## TASK TO COMPLETE
Which of the lines below holds the string "الاشتراكات"? Copy every line that does.

## EXTRACTED MATERIAL
---+---

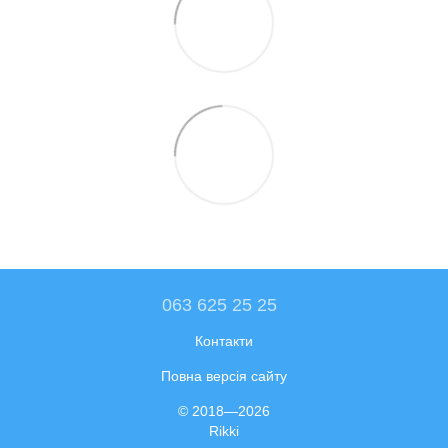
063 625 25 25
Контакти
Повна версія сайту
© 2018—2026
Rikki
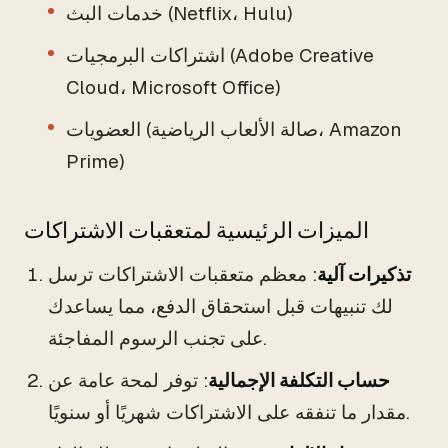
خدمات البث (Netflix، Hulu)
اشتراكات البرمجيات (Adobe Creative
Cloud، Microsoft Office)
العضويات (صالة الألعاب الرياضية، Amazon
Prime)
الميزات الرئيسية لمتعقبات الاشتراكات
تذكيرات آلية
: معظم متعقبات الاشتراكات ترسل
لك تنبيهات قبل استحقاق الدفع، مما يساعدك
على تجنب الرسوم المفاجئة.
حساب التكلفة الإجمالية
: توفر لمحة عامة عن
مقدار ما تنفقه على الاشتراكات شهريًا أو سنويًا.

---+---

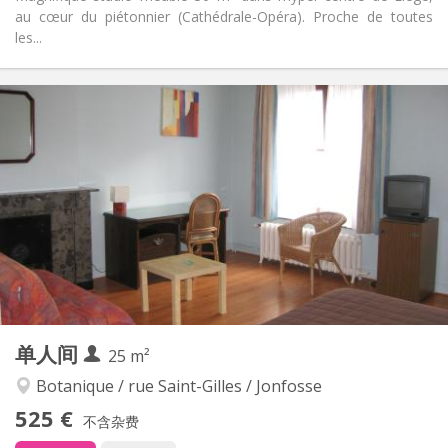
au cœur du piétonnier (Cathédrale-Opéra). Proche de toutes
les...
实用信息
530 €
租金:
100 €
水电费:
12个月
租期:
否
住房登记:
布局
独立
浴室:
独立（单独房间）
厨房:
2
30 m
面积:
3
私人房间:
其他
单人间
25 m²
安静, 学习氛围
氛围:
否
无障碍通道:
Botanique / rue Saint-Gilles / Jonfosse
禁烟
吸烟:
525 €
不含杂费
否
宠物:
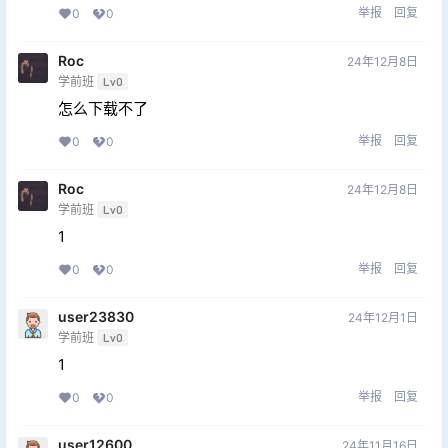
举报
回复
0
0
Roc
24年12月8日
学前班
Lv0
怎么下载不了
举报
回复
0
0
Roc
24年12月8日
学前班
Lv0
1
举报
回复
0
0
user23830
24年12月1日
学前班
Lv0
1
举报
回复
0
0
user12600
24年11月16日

---+---

## TASK ANSWER
الميزات الرئيسية لمتعقبات الاشتراكات
: معظم متعقبات الاشتراكات ترسل
مقدار ما تنفقه على الاشتراكات شهريًا أو سنويًا.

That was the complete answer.